* _Text provided_:
● ● ● ● ● ● ●
The specifications for content negotiation have been a part of HTTP since the beginning. Unfortunately, it can not be relied upon as extensively as one would like. For example, current browsers that implement "plug-ins," by and large do not express in the connection headers which media types they have plug-ins for. Thus, content-negotiation can't be used to decide whether to send someone a "ShockWave" file or its Java equivalent, currently. The only safe place to use it currently is to distinguish between inlined JPEG or gif images on a page. Enough browsers in use today implement content negotiation closely enough to get this functionality.

The mod_negotiation.c in Apache 1.0 implements the content negotiation specifications in an older version of the HTTP/1.0 IETF draft, which at the time of this writing is on its way to informational RFC status. It was removed because the specification was not entirely complete, and a document describing it could not be labeled "Best Current Practice," which is what the HTTP/1.0 specification became. Content negotiation is getting significantly enhanced for HTTP/1.1. However, this doesn't mean it can't be safely used now for inlined image selection.

To activate it, you must include the module "mod_negotiation.c" into the server. There are actually two ways to configure content negotiation:

Using a "type-map" file describing all the variants of a negotiable resource with specific preference values and content characteristics.
Setting an "Options" value called "MultiViews".
● ● ● ● ● ● ●
* _What you are asked to do_:
For each statement, state whether it agrees with the text on content negotiation, answering yes or no and quoting the deciding words of the text exactly. (a) Current browsers that implement plug-ins generally report in their connection headers which media types they have plug-ins for. (b) Content negotiation is expected to remain unchanged in HTTP/1.1. (c) Content negotiation can be configured in two ways.

(Stored entries)
● ● ● ● ● ● ●
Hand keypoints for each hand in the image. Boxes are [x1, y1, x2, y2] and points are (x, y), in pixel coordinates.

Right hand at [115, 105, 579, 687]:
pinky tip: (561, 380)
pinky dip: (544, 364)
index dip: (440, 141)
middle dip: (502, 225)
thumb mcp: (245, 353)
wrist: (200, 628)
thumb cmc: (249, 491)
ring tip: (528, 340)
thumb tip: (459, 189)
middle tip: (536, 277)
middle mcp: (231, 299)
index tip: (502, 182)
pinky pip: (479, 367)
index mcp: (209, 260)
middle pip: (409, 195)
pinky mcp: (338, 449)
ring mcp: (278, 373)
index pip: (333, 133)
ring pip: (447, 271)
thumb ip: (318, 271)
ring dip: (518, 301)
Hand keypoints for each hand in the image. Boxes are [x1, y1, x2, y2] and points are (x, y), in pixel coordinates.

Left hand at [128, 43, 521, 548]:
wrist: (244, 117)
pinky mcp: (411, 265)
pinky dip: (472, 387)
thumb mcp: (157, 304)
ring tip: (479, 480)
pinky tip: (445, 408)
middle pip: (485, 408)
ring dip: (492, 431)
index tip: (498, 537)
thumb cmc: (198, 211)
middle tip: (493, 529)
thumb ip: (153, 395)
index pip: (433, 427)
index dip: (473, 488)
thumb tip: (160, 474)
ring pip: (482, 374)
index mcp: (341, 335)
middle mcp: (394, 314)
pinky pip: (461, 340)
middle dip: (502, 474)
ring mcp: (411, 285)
● ● ● ● ● ● ●
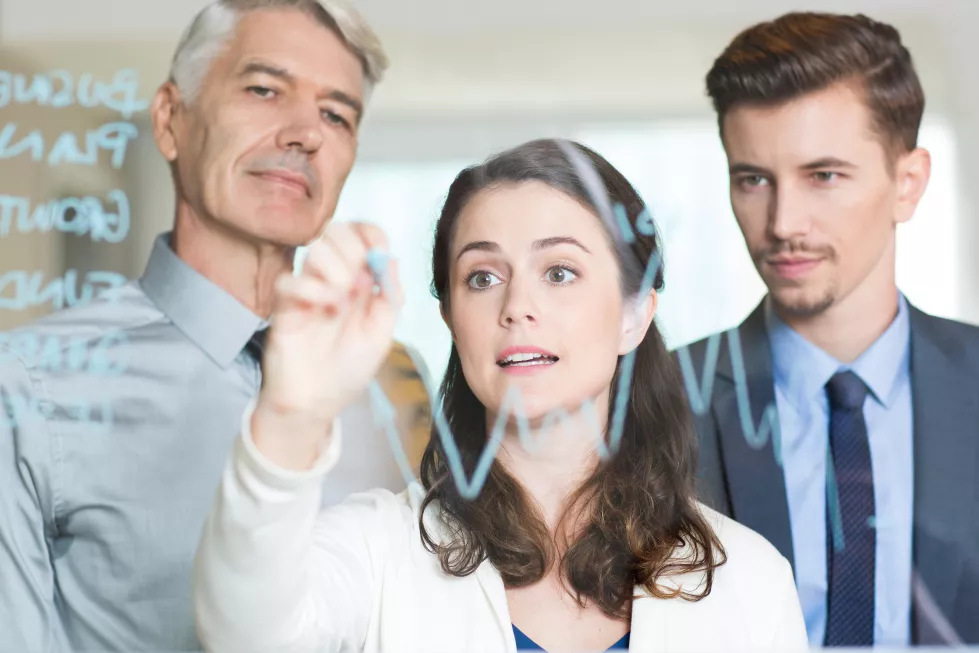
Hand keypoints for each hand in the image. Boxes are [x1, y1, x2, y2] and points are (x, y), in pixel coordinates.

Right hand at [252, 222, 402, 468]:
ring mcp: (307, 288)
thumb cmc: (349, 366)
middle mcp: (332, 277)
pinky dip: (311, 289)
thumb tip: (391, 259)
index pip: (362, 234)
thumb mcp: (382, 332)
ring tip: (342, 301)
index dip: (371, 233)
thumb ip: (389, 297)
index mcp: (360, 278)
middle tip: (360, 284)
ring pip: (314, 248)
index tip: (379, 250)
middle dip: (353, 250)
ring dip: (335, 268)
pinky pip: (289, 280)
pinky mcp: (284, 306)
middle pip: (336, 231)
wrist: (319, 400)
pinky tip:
● ● ● ● ● ● ●
* _Reply to the task_:
(a) No: "by and large do not express in the connection headers which media types they have plug-ins for"
(b) No: "Content negotiation is getting significantly enhanced for HTTP/1.1."
(c) Yes: "There are actually two ways to configure content negotiation"